Он сгибается в издевательском поклоне, и, глядя на его лицо, Катерина Ивановна уже не понимает — кривится он от боли или от гнева.
— Нет, вы не подумайте только, что что-то не так, — он одним рывком надевает очки и судорожно запускает руку в волосы, — я все понимаю, бережете себя для убийцы, чтобы с ним в Сибирь ехать. Примернее жены он нигде не найдет, так извергу и передадим. На свадьбу-то позовете?
Он снова складывается в болезненном смехе, на этот раз беззвучном, и выламывается из комнаты, махнув ей — или на нее — на прощание рукой. Дверь с силой хлопает, закрываясь за ним. В темном зеркале Катерина Ивановна встречается с собственными испуганными глазами.
— Это ты во всем виновата, — говорит она себе, стараясь вложить и в голос, и во взгляд как можно больше ненависти и презрения. Выходит почти страшно. Она замечает вдруг что-то, чего в комнате обыкновенно не было, — что-то черное на стуле.
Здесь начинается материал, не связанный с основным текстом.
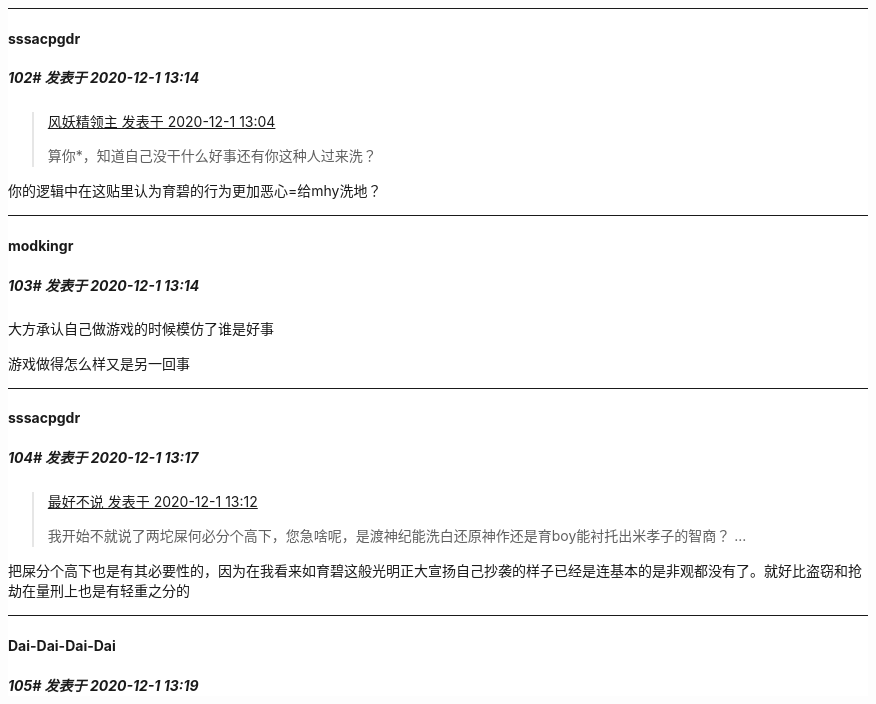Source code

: 





*****

####  sssacpgdr  
##### 102#       发表于 2020-12-1 13:14



<blockquote><a href="httphttps://bbs.saraba1st.com/2b/forum.php?mod=redirect&amp;goto=findpost&amp;pid=49575565&amp;ptid=1975136" target="_blank">风妖精领主 发表于 2020-12-1 13:04</a>

算你*，知道自己没干什么好事还有你这种人过来洗？</blockquote>
你的逻辑中在这贴里认为育碧的行为更加恶心=给mhy洗地？







*****

####  modkingr  
##### 103#       发表于 2020-12-1 13:14




大方承认自己做游戏的时候模仿了谁是好事


游戏做得怎么样又是另一回事







*****

####  sssacpgdr  
##### 104#       发表于 2020-12-1 13:17



<blockquote><a href="httphttps://bbs.saraba1st.com/2b/forum.php?mod=redirect&amp;goto=findpost&amp;pid=49575642&amp;ptid=1975136" target="_blank">最好不说 发表于 2020-12-1 13:12</a>

我开始不就说了两坨屎何必分个高下，您急啥呢，是渡神纪能洗白还原神作还是育boy能衬托出米孝子的智商？ ...</blockquote>
把屎分个高下也是有其必要性的，因为在我看来如育碧这般光明正大宣扬自己抄袭的样子已经是连基本的是非观都没有了。就好比盗窃和抢劫在量刑上也是有轻重之分的







*****

####  Dai-Dai-Dai-Dai  
##### 105#       发表于 2020-12-1 13:19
Пальто. Он ушел без пальто.
Она хочет бежать за ним, но замирает на пороге. Ведь он, пожалуй, и не захочет сейчас ее видеть, а нагонит она его хорошо если в нескольких кварталах — она знает, как быстро он ходит, когда злится или тревожится. Но он придет к ней завтра. Он придет к ней завтра, пусть и без пальто, и тогда она отдаст ему его.
Катерина Ивановна падает на стул и порывисто прижимает к себе пальто. Утыкает в него лицо. И между лицом и тканью становится горячо и солоно.